Practicing healthy habits is the one thing we can all do to help reduce the risk of infection and improve our chances of recovery from COVID-19.
"Since we do not yet have a vaccine to prevent infection with severe acute respiratory syndrome coronavirus 2 (SARS-CoV-2), the best way to protect yourself is to minimize your risk of exposure to the virus and keep yourself as healthy as possible in general," says Joshua Thurman, M.D. "Masking, hand washing, and social distancing are currently the best methods of minimizing your risk of exposure."
Knowing the facts about COVID-19 is important to reducing anxiety about the pandemic, says the Centers for Disease Control. Understanding the risk to yourself and people you care about can help you connect with others and make an outbreak less stressful.
Dr. Thurman notes: "Some people develop only mild disease when they are infected with COVID-19, whereas for others the infection is life-threatening. Unfortunately, we do not yet fully understand who is at greatest risk and how to protect them. It is clear, however, that people with other health conditions are more susceptible to severe disease if they become infected.
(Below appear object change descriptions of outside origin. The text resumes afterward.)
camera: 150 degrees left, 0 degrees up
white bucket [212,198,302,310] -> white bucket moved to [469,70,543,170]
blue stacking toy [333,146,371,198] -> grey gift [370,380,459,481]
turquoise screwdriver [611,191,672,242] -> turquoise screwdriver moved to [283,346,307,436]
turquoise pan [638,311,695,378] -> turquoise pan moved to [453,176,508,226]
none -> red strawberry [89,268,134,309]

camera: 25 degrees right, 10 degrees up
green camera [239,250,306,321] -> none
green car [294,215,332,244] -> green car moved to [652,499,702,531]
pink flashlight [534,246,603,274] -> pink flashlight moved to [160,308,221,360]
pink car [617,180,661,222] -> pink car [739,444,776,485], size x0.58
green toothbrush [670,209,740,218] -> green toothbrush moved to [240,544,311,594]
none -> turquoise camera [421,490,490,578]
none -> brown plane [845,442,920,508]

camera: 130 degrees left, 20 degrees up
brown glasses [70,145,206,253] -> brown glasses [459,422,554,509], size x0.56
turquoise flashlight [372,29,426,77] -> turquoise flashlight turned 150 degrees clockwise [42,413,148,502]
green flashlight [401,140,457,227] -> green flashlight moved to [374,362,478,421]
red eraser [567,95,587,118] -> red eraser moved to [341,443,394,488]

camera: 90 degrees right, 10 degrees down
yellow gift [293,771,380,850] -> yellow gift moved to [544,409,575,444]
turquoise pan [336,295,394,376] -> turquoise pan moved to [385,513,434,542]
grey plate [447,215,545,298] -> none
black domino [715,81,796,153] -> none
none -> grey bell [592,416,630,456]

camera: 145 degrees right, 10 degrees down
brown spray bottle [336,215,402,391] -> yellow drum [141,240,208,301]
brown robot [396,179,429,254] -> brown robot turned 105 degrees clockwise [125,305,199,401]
This susceptibility means that the things that make you healthier — a good diet, regular exercise, staying hydrated and getting enough sleep — may be the best things you can do for yourself."
It's especially easy to let good habits slip and bad habits form during stressful times. The Centers for Disease Control provides detailed recommendations and resources about how to recognize and minimize your stress levels during this pandemic.
"Unfortunately, the pandemic is upon us right now, and it is hard to change your habits quickly. Nevertheless, it can't hurt to try. After all, your health will still be important even after we find a way to prevent this virus," says Dr. Thurman.
ABOUT OUR EXPERT
Dr. Joshua Thurman, MD is a board-certified nephrologist and Professor of Medicine specializing in renal medical diseases and hypertension at the University of Colorado School of Medicine. He received his medical degree from the University of Chicago Pritzker School of Medicine and his undergraduate degree from Harvard University. He has been in practice for more than 22 years.